I agree with Jodee about people over a certain age having to redo their test but I'd take it a stage further and not allow anyone to drive anything over 1 ltr for 5 years after they pass their test the first time and then make people retake their test every 5 years.

I'd also love to find a way of making people with cars that are built to get upto well over the 80-90 mph mark take an additional test so that they knew how to drive at the speeds that they end up doing regardless of what the laws are.

I imagine that would make a lot of people think about how they drive and also with any luck remove some of the bad drivers from our roads.

SimonHoward · 23/09/2002 12:55

Oh, and make the fines/penalties for not having passed the various tests really heavy to discourage people from driving without a licence.

SueDonim · 23/09/2002 13:22

I think making people retake a test every five years is missing the target, as it's clear from the statistics that it is newly qualified and young drivers who cause most accidents. It's acknowledged that the real driving lessons begin once you've passed your test and are allowed out alone. The more you drive, the more experience you have under your belt.

What I'd like to see is a probationer scheme whereby a new driver who has an accident loses their licence and has to retake a test. That might concentrate the minds of some of the stupid herberts who drive round in their souped up hatch-backs.

GillW · 23/09/2002 13:37

SueDonim - A friend of mine is a driving instructor, and from what he's said I'm pretty sure that there is already a scheme where if you get more than x points on your licence in the first year you hold it you have to retake the test.

GillW · 23/09/2002 14:26

Found this - "The Road Traffic (New Drivers) Act 1995 came into force on 1 June 1997. As a result of this Act, each driver must go through a probationary period of two years after passing their first driving test. Drivers who are convicted of a motoring offence during this probationary period, and as a result have six or more valid penalty points on their licence, will have their full entitlement to drive all categories revoked. Valid penalty points incurred prior to passing a test are taken into account if the driver commits an offence during his probationary period.

Full entitlement to all categories of vehicle held previously will be reinstated upon passing a test in any one of the driver's original entitlements. LGV and PCV drivers may be subject to further action from the Traffic Commissioner. Passing a test will not remove the penalty points from the licence; therefore, drivers who go on to incur a total of 12 or more valid penalty points will be disqualified.

There is no right of appeal against revocation under the New Drivers Act. A driver can only appeal against the conviction for which the penalty points were awarded."
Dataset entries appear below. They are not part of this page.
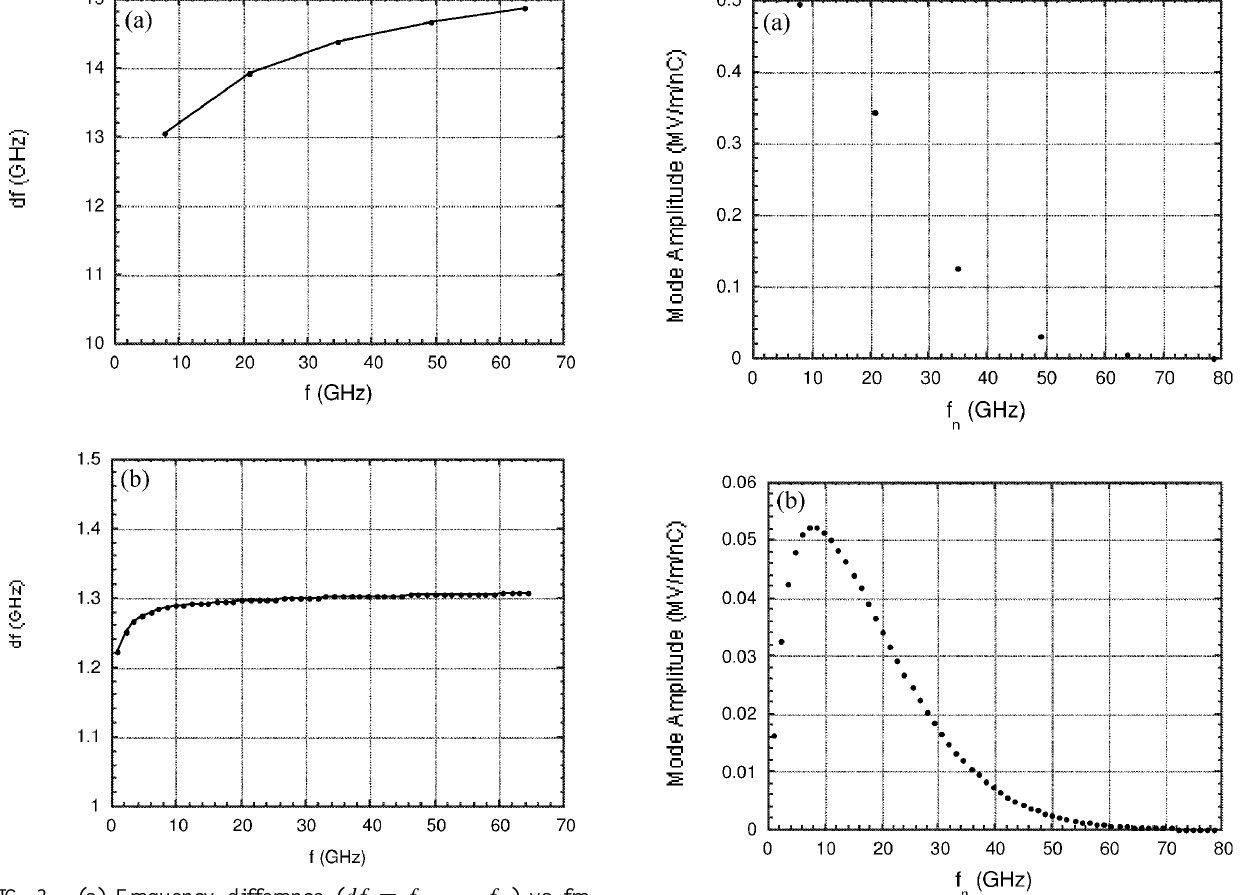
FIG. 3. (a) Frequency difference ( df (cid:1) f n 1 1 2 f n ) vs fre- quency ( f n ) for the single-mode structure. Note that df varies from (cid:6) 13 GHz for n (cid:1) 1 to (cid:6) 15 GHz for n (cid:1) 5 . (b) Fre- quency difference ( df (cid:1) f n 1 1 2 f n ) vs frequency ( f n ) for the multimode structure. Note that df varies from (cid:6) 1.2 GHz for n (cid:1) 1 to 1.3 GHz for n (cid:1) 50 .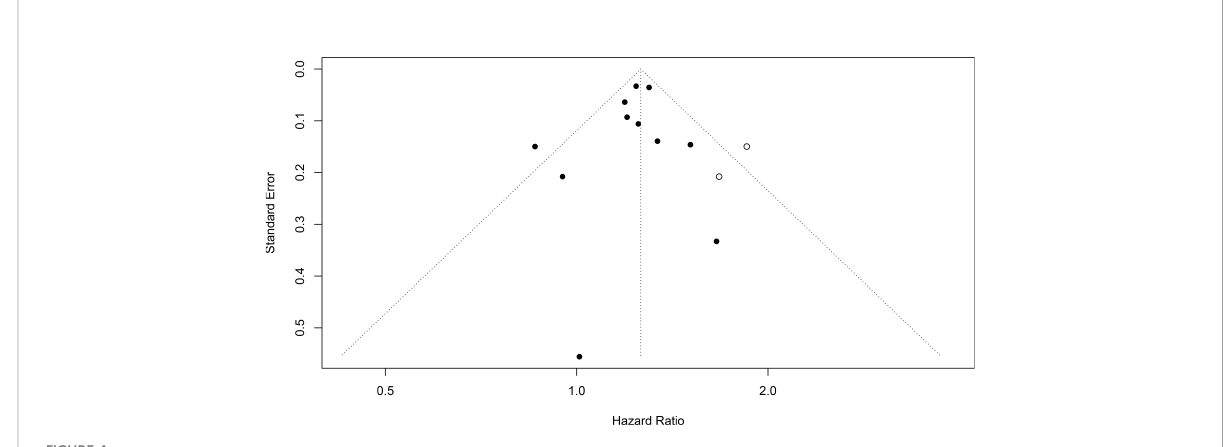
FIGURE 4 The result of the trim-and- fi ll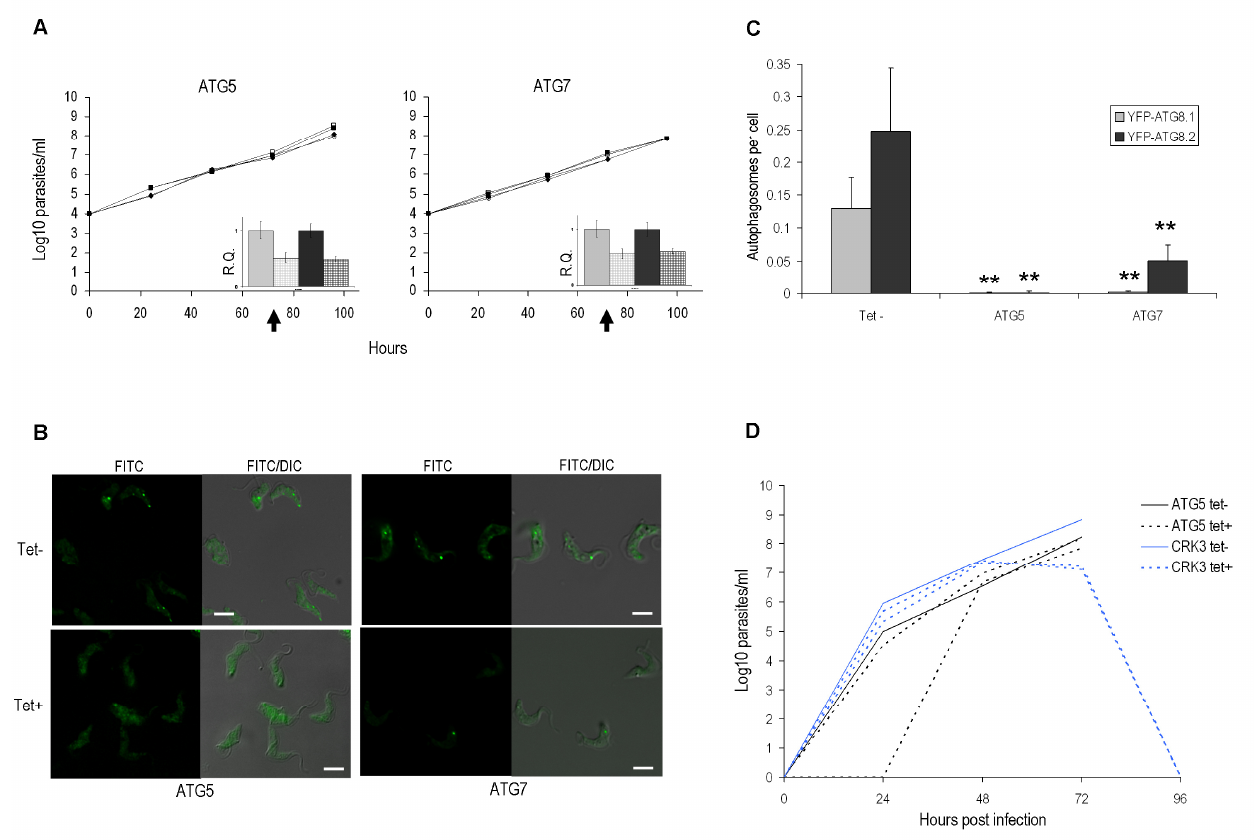
FIGURE 3: RNAi of autophagy genes in bloodstream form. (A) Growth analysis of BSF RNAi mutants in vitro . RNAi of ATG5 and ATG7 genes in BSF 2T1 constitutively expressing YFP-ATG8.1 (diamonds) and YFP-ATG8.2 (squares). RNAi induced with tetracycline (filled symbols) and growth compared to controls (empty symbols) for 96 h. Cells were reseeded to 1 x 10 4 ml -1 at 48 h as required, with cumulative values shown. Arrows indicate time point selected for microscopy analysis. Inset: qPCR of ATG5 or ATG7 cell lines 72 h after tetracycline induction (hatch) or control in BSF 2T1 clones expressing either YFP-ATG8.1 (grey) or YFP-ATG8.2 (black). Error bars represent one standard deviation derived from three replicates. (B) RNAi depletion of ATG genes influences autophagy. Constitutive expression of YFP-ATG8.1 and YFP-ATG8.2 in BSF 2T1 cells was visualised by fluorescent microscopy following individual RNAi of ATG5 and ATG7 . Left hand images FITC filter set, right hand images FITC DIC merge. Scale bar 5 µm. (C) The mean number of autophagosomes per cell was determined in ATG5 and ATG7 RNAi lines by counting >200 cells 72 h after induction, with data displayed as a mean of three replicate experiments. Error bars represent standard deviation and asterisks indicate where data differed significantly from the mean of the un-induced controls **p<0.01. (D) Growth analysis of BSF ATG5 and CRK3 RNAi mutants in vivo . 1 x 10 5 ( ATG5 ) and 5 x 10 5 ( CRK3 ) trypanosomes were inoculated in 3 mice and RNAi induced with doxycycline (Dox) in 2 mice 24 h ( ATG5 ) or 48 h ( CRK3 ) later. Parasitaemia was monitored by tail bleed and counting on a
Rhubarb · 23/09/2002 15:25

Just thought I would say that I don't drive and never have, yet it has never hindered me in the slightest. I have worked all over, using public transport, gone to college, uni, etc etc. I now have a 2 yr old and though it is hard, (I have to catch 2 buses to get to college and two buses back with her and all my bags in tow) if you are determined enough you simply don't let it get in your way. Public transport is appauling, but if enough of us used it and complained, they would have to improve it. The sad fact is that most people use cars when they could get a bus or train, and as a frequent user of both I've never had that many problems. Although down South it might be different.

I also have a friend with three children and she doesn't drive either. Yet she gets around by bike, she walks great distances, and she goes to NCT meetings all over the country.

I agree that having a car would make my life so much easier, but I do think there are enough cars out there without my adding to it. Plus I walk so much that the benefits of not having a car to mine and dd's health outweigh the advantages of having one - IMO!

SueDonim · 23/09/2002 16:00

Thanks GillW, that's very interesting!

At home, Rhubarb, we don't have any public transport, except three buses on a Thursday and one on a Saturday. (Very bizarre, I wonder who worked out the timetable??) But although it's a godsend to be able to drive, I miss being within walking distance of places or being able to get a bus. I'm sure the lack of walking is why I never lost the extra weight after Baby No 4.